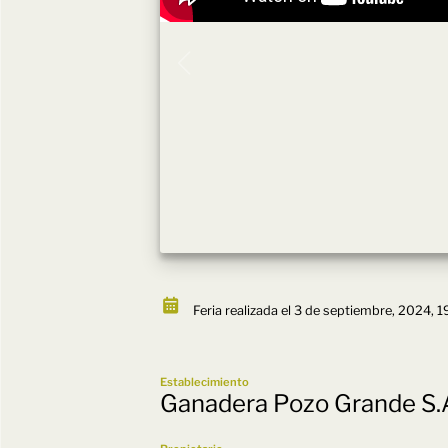
Feria realizada el 3 de septiembre, 2024, 1
Establecimiento
Ganadera Pozo Grande S.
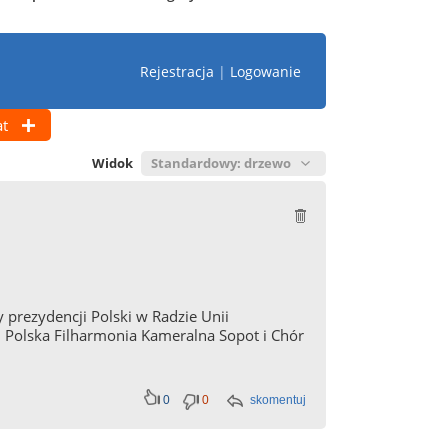
Rejestracja
|
Logowanie
t
Widok
 prezydencji Polski w Radzie Unii
i, Polska Filharmonia Kameralna Sopot i Chór
0
0
skomentuj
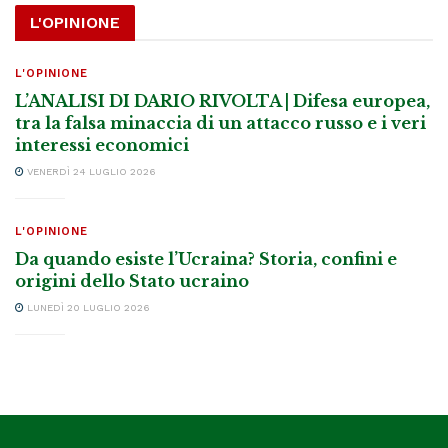
L'OPINIONE
L'OPINIONE
L’ANALISI DI DARIO RIVOLTA | Difesa europea,
tra la falsa minaccia di un attacco russo e i veri
interessi economici
VENERDÌ 24 LUGLIO 2026
L'OPINIONE
Da quando esiste l’Ucraina? Storia, confini e
origini dello Stato ucraino
LUNEDÌ 20 LUGLIO 2026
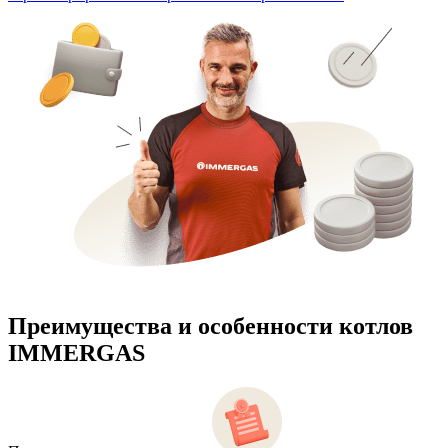
Преимущества и особенности
котлов
IMMERGAS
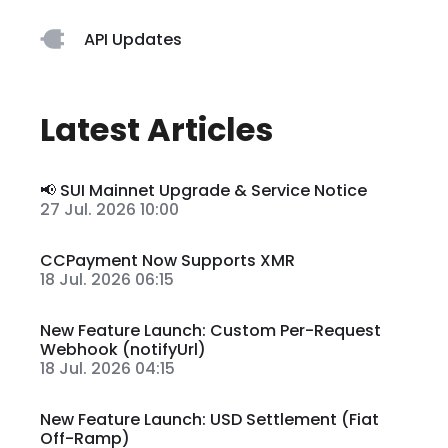
API Updates
Latest Articles
📢 SUI Mainnet Upgrade & Service Notice
27 Jul. 2026 10:00
CCPayment Now Supports XMR
18 Jul. 2026 06:15
New Feature Launch: Custom Per-Request
Webhook (notifyUrl)
18 Jul. 2026 04:15
New Feature Launch: USD Settlement (Fiat
Off-Ramp)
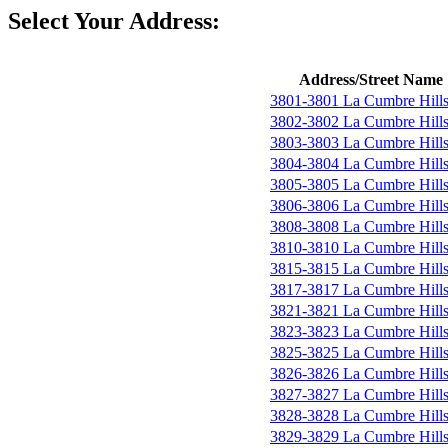
Select Your Address:
Address/Street Name
3801-3801 La Cumbre Hill
3802-3802 La Cumbre Hill
3803-3803 La Cumbre Hill
3804-3804 La Cumbre Hill
3805-3805 La Cumbre Hill
3806-3806 La Cumbre Hill
3808-3808 La Cumbre Hill
3810-3810 La Cumbre Hill
3815-3815 La Cumbre Hill
3817-3817 La Cumbre Hill
3821-3821 La Cumbre Hill
3823-3823 La Cumbre Hill
3825-3825 La Cumbre Hill
3826-3826 La Cumbre Hill
3827-3827 La Cumbre Hill
3828-3828 La Cumbre Hill
3829-3829 La Cumbre Hill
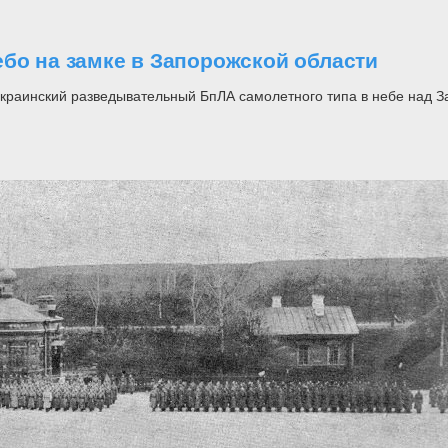
бо на замке в Запорожской области
украинский разведывательный БпЛА самолетного типа в небе над З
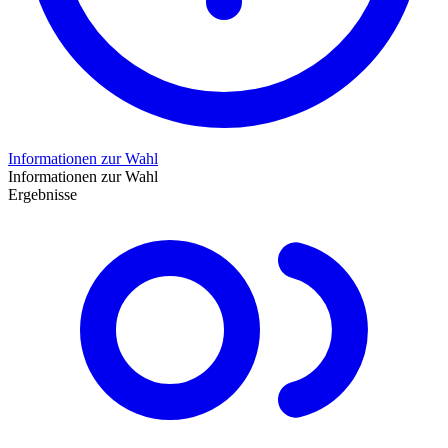
Informationen zur Wahl
Informationen zur Wahl
Ergebnisse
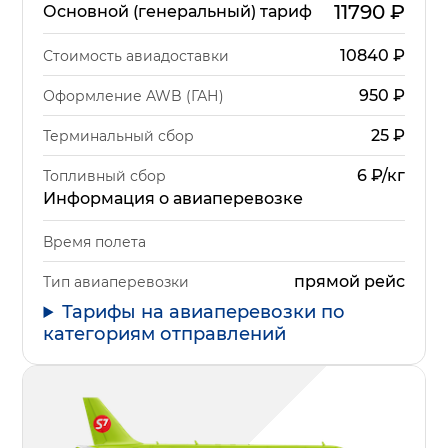
11790
₽
Основной (генеральный) тариф
10840
₽
Стоимость авиадоставки
950
₽
Оформление AWB (ГАН)
25
₽
Терминальный сбор
6 ₽/кг
Топливный сбор
Информация о авиаперевозке
Время полета
прямой рейс
Тип авиаперевозки
Тарифы на авиаперевозки по
категориям отправлений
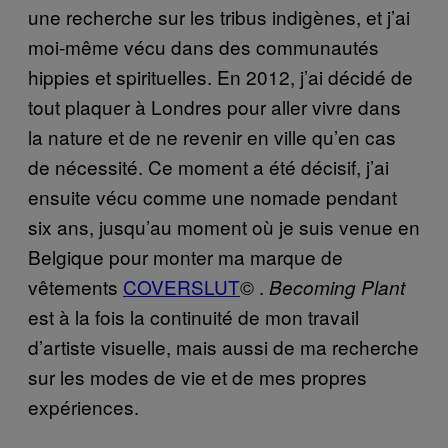
une recherche sur les tribus indigènes, et j’ai
moi-même vécu dans des communautés
hippies et spirituelles. En 2012, j’ai décidé de
tout plaquer à Londres pour aller vivre dans
la nature et de ne revenir en ville qu’en cas
de nécessité. Ce moment a été décisif, j’ai
ensuite vécu comme une nomade pendant
six ans, jusqu’au moment où je suis venue en
Belgique pour monter ma marque de
vêtements
COVERSLUT
© .
Becoming Plant
est à la fois la continuité de mon travail
d’artiste visuelle, mais aussi de ma recherche
sur les modes de vie et de mes propres
expériences.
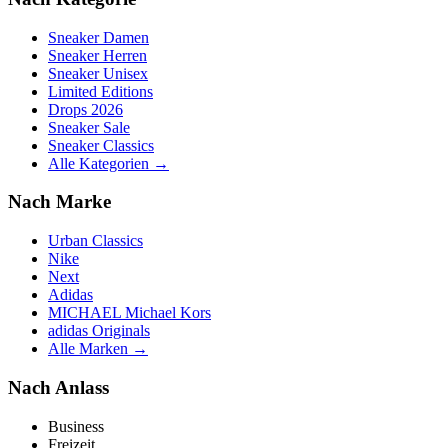
Sneaker Damen
Sneaker Herren
Sneaker Unisex
Limited Editions
Drops 2026
Sneaker Sale
Sneaker Classics
Alle Kategorien →
Nach Marke
Urban Classics
Nike
Next
Adidas
MICHAEL Michael Kors
adidas Originals
Alle Marken →
Nach Anlass
Business
Freizeit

========

§ **THE TASK**
Reproduce all of the text in the material above word for word, and leave out the picture markers.

§ **ANSWER BELOW**
Feria realizada el 3 de septiembre, 2024, 1
Establecimiento
Ganadera Pozo Grande S.
Rejestracja
|
Logowanie
t
Widok
 prezydencji Polski w Radzie Unii
i, Polska Filharmonia Kameralna Sopot i Chór
0
0
skomentuj
L'OPINIONE
L'OPINIONE
L’ANALISI DI DARIO RIVOLTA | Difesa europea,
tra la falsa minaccia di un attacco russo e i veri
interessi economici
VENERDÌ 24 LUGLIO 2026
L'OPINIONE
Da quando esiste l’Ucraina? Storia, confini e
origini dello Stato ucraino
LUNEDÌ 20 LUGLIO 2026
Преимущества и особенности
котлов
IMMERGAS
API Updates
Latest Articles
📢 SUI Mainnet Upgrade & Service Notice
27 Jul. 2026 10:00
CCPayment Now Supports XMR
18 Jul. 2026 06:15
New Feature Launch: Custom Per-Request
Webhook (notifyUrl)
18 Jul. 2026 04:15
New Feature Launch: USD Settlement (Fiat
Off-Ramp)
Select Your Address:
Address/Street Name
3801-3801 La Cumbre Hill
3802-3802 La Cumbre Hill
3803-3803 La Cumbre Hill
3804-3804 La Cumbre Hill
3805-3805 La Cumbre Hill
3806-3806 La Cumbre Hill
3808-3808 La Cumbre Hill
3810-3810 La Cumbre Hill
3815-3815 La Cumbre Hill
3817-3817 La Cumbre Hill
3821-3821 La Cumbre Hill
3823-3823 La Cumbre Hill
3825-3825 La Cumbre Hill
3826-3826 La Cumbre Hill
3827-3827 La Cumbre Hill
3828-3828 La Cumbre Hill
3829-3829 La Cumbre Hill
бо на замке в Запорожской области
украинский разведывательный БпЛА самолетного типа в небе над З
Informationen zur Wahl
Informationen zur Wahl
Ergebnisse
11790
₽
Основной (генеральный) тариф
10840
₽
Стоимость авиадоставки
950
₽
Оформление AWB (ГАН)
25
₽
Терминальный сбор
6 ₽/кг
Топливный сбор
Информация о авиаперевозке
Время полета
прямой рейс
Тип авиаперевозки
Тарифы на авиаперевозки по
категориям отправлений
une recherche sur les tribus indigènes, et j’ai
moi-même vécu dans des communautés
hippies et spirituelles. En 2012, j’ai décidé de
tout plaquer à Londres pour aller vivre dans
la nature et de ne revenir en ville qu’en cas
de nécessité. Ce moment a été décisif, j’ai
ensuite vécu comme une nomade pendant
six ans, jusqu’au moment où je suis venue en
Belgique pour monter ma marque de
vêtements
COVERSLUT
© .
Becoming Plant
est à la fois la continuité de mon travail
d’artiste visuelle, mais aussi de ma recherche
sur les modes de vie et de mes propres
expériences.
Sneaker Damen
Sneaker Herren
Sneaker Unisex
Limited Editions
Drops 2026
Sneaker Sale
Sneaker Classics
Alle Kategorien →
Nach Marke
Urban Classics
Nike
Next
Adidas
MICHAEL Michael Kors
adidas Originals
Alle Marken →
Nach Anlass
Business
Freizeit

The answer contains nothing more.